As the pilot project we received an order for 200 units to deliver within three months. With the complexity of the product specification, it was a challenge to achieve the target within given timeline.   DNSP has provided the electrical schematic of the design and estimated dimensions and mounting bracket details of the unit. Based on the given information, a 3D model of the product is generated to ensure that all the material can be integrated within the given dimensions. After finalising the mechanical design of the capacitor balance unit, an enclosure order was given to a third-party enclosure manufacturer to expedite the process at a minimum cost. We had resources to manufacture enclosures in-house.
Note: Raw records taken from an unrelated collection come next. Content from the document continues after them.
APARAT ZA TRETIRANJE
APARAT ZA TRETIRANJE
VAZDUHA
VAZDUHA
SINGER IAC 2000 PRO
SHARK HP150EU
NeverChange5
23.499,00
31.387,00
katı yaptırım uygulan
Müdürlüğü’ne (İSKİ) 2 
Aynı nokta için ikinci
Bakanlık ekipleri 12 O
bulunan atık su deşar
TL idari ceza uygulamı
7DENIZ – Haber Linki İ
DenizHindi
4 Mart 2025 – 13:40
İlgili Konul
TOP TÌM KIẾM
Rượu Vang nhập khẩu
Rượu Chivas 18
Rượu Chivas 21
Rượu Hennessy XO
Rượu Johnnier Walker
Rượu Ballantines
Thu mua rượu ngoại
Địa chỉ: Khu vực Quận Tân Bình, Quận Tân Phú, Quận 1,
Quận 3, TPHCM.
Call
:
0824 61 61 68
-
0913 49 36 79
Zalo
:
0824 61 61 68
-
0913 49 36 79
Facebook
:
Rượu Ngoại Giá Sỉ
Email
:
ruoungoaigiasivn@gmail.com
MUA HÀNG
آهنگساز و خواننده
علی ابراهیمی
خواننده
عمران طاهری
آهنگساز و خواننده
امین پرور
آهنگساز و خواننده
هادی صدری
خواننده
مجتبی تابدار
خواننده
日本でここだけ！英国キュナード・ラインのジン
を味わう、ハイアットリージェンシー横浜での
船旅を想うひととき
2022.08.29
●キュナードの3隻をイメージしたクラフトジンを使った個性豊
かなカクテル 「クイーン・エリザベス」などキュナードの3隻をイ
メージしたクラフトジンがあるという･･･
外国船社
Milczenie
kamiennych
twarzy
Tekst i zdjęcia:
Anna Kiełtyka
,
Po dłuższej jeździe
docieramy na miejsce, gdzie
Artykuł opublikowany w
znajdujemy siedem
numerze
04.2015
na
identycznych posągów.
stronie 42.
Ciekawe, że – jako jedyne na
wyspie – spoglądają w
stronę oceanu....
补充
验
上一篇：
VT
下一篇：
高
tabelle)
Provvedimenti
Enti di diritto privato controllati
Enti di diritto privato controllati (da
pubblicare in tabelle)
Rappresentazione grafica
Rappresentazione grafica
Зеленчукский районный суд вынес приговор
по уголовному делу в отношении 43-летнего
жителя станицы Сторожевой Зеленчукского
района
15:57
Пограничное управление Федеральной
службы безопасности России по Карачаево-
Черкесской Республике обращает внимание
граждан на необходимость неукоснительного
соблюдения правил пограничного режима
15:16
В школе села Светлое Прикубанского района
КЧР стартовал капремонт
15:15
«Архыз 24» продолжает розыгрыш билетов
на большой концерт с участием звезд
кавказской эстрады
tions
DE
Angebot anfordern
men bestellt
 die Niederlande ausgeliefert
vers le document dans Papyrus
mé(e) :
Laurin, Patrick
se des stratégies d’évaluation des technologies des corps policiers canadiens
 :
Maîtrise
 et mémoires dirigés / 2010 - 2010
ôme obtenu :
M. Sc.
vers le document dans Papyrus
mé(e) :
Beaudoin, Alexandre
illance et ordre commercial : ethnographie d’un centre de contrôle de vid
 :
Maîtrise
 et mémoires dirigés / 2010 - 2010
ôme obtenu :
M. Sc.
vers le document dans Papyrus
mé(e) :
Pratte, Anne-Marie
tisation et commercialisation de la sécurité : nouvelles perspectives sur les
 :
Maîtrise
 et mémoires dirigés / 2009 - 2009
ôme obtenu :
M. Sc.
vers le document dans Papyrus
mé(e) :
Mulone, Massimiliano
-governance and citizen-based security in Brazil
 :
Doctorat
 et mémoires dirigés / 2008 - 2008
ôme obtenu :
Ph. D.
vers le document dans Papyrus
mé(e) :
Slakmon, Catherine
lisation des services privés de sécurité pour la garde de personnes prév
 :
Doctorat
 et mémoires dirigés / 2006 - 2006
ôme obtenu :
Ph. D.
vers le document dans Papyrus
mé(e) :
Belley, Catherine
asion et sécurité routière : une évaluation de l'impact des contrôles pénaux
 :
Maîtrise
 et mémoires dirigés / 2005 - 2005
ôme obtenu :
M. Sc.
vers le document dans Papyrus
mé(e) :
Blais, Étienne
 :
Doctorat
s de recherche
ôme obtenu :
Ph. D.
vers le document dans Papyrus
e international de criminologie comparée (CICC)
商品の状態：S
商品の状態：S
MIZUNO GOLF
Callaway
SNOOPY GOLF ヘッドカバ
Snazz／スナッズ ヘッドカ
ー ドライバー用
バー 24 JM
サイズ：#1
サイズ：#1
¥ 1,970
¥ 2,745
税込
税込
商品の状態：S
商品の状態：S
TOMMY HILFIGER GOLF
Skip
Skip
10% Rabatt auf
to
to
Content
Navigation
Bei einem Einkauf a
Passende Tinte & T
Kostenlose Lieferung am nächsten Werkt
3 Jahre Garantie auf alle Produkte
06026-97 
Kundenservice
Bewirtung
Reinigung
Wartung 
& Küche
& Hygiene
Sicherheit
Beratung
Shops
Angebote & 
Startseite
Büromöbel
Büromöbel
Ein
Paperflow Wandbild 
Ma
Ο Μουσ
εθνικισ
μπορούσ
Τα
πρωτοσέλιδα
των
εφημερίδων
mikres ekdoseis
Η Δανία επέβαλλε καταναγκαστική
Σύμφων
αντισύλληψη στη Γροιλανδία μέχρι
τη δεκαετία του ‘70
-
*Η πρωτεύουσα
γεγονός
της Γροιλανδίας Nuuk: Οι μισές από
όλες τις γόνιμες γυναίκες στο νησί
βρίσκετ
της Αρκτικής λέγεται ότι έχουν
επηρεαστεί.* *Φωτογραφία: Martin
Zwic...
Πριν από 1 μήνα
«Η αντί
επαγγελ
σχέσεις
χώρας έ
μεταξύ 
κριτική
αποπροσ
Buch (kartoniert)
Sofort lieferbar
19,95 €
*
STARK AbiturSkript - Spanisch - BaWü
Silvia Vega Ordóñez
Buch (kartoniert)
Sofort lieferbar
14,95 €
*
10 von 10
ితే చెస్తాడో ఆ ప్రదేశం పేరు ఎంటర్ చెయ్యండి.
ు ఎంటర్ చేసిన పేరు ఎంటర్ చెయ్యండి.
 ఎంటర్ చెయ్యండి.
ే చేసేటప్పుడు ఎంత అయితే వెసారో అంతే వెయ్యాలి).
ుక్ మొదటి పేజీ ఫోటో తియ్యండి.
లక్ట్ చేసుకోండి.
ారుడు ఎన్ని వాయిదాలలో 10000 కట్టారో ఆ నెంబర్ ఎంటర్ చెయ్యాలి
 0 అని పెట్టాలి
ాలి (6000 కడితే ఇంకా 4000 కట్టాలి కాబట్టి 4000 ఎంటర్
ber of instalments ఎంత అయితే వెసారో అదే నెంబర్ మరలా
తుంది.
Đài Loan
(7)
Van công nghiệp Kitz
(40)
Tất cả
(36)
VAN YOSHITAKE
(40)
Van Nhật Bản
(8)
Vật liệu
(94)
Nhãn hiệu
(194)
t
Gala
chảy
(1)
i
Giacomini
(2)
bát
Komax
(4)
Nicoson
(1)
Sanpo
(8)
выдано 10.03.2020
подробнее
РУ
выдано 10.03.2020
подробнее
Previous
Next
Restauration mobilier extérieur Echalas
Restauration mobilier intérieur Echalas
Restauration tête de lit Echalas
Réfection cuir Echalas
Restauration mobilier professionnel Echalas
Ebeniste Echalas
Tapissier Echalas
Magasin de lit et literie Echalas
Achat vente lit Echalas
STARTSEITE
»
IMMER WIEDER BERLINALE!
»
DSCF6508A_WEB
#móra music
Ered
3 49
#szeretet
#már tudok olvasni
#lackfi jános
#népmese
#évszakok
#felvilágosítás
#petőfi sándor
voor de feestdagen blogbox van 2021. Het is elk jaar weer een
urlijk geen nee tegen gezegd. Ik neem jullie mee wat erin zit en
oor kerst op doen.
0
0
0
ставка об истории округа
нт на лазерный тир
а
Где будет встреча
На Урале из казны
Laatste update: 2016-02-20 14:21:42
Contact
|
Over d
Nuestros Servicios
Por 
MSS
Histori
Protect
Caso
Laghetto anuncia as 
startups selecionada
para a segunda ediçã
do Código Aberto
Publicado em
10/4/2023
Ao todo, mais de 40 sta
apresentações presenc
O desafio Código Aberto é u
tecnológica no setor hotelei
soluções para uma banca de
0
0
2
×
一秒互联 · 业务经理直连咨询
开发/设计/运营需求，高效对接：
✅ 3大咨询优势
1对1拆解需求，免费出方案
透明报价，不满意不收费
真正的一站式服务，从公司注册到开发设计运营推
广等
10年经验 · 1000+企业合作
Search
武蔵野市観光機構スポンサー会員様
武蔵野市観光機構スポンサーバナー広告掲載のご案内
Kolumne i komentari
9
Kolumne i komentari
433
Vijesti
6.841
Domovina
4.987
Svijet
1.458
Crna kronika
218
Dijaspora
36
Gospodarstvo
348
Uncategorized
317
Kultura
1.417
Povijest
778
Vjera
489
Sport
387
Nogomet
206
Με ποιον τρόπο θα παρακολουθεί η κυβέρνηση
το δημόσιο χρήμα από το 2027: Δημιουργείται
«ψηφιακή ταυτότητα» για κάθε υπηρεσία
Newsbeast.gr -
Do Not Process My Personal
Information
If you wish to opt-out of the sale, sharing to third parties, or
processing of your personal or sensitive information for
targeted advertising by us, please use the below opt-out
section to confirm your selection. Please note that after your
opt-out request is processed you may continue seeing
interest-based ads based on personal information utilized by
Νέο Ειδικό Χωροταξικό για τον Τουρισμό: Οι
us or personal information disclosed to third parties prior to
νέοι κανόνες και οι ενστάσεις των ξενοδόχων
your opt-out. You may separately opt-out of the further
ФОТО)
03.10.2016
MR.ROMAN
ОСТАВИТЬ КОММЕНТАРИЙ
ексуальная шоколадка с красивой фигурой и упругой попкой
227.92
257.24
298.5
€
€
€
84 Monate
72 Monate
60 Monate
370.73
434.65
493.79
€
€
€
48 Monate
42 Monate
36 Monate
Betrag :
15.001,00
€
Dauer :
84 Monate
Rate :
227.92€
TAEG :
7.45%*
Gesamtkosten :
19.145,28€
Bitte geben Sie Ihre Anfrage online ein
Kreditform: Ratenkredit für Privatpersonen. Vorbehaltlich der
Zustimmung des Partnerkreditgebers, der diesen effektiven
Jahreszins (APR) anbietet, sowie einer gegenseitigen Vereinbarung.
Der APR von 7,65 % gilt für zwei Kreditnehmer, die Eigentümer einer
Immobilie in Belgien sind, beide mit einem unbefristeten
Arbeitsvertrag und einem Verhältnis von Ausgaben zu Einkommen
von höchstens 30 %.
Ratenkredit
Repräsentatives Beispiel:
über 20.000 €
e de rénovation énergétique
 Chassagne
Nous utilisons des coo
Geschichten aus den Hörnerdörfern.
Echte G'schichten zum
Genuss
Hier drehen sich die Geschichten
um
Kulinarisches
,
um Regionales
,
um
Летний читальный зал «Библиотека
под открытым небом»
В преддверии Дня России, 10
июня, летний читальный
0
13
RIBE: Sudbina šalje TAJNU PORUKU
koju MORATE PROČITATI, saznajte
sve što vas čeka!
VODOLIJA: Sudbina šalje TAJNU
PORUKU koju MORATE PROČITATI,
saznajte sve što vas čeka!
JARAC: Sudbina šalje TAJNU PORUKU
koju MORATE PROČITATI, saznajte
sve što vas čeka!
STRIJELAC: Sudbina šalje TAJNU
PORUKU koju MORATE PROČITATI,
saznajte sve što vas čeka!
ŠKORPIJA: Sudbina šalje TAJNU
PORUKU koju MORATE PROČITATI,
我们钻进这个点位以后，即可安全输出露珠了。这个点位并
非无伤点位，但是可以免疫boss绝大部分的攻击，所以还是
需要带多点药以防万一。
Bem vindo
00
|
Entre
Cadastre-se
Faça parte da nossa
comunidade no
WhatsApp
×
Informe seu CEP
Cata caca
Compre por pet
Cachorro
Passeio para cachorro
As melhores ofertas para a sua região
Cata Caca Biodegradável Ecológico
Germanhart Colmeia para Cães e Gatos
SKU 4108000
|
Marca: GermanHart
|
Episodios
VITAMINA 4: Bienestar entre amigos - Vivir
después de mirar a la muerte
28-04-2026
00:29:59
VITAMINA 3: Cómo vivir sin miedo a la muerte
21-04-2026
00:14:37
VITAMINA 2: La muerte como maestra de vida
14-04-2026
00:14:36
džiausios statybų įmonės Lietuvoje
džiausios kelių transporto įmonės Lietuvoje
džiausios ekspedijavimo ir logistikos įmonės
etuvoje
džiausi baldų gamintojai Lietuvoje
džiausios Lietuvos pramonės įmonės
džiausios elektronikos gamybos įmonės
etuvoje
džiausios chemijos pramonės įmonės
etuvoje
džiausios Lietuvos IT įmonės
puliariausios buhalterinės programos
But with the project timeline and to cost optimisation, it was the best decision to outsource some of the items.

The design consists of several major components. Such are Capacitors, Current transformer, breakers, auxiliary contacts, UPS and a RTU (Remote Terminal Unit) and a 4G Router. The design has been done to remotely monitor some of the functions of the unit.

  • The capacitor current – measured from a CT and signal is wired to RTU
  • Breaker status – monitored whether it is tripped or not using auxiliary contacts wired to RTU
  • UPS status – to make sure back power is available in a case of main power disruption.

RTU is processing all the function status of the unit and communicates to DNSP service depots via 4G router. If there is a fault of the unit, then we can send a service team to the exact location of the unit to rectify the issue based on the GIS details they have assigned to each unit.

In the manufacturing process, we took several decisions to optimise the resources and time. A separate team with more experience in control wiring is assigned to fit the wiring process. Then we reduce manual processes as much as possible. As an example, wire cutting, and crimping processes were done using machines. This saved us a lot of man-hours. All equipment was fitted and wired on a separate gear tray because it is more efficient compared to wiring and fitting inside an enclosure. Assembled gear tray was fitted into the enclosure at the last stage.

The final process was testing. Testing engineers conduct all required electrical testing and visual inspection. Visual inspection is a much more important step because a part of this inspection was checking the labels of units. Each of these units has been assigned a specific 22kV line feeder location, so it was our responsibility to ensure the correct number of capacitors has been fixed according to the feeder number. DNSP had provided us with all these details when they placed the order. The final step of the testing was doing a remote SCADA testing with service provider’s commissioning engineer. After we power up each unit, DNSP commissioning engineer checks the status of the unit remotely and ensure that all the functions are working well before we dispatch the units.

Finally, we pack and label each unit as per the guideline given by the service provider and dispatch it to relevant service depots.

We successfully completed the pilot project before the deadline and got the order for the 2nd batch as soon as we completed the first one. Until today, Service providers continuously place orders for more units as they complete each stage of the REFCL project. With the manufacturing process, we designed to run this order made this a more profitable project for the company and later, this was adapted for other similar projects the company did.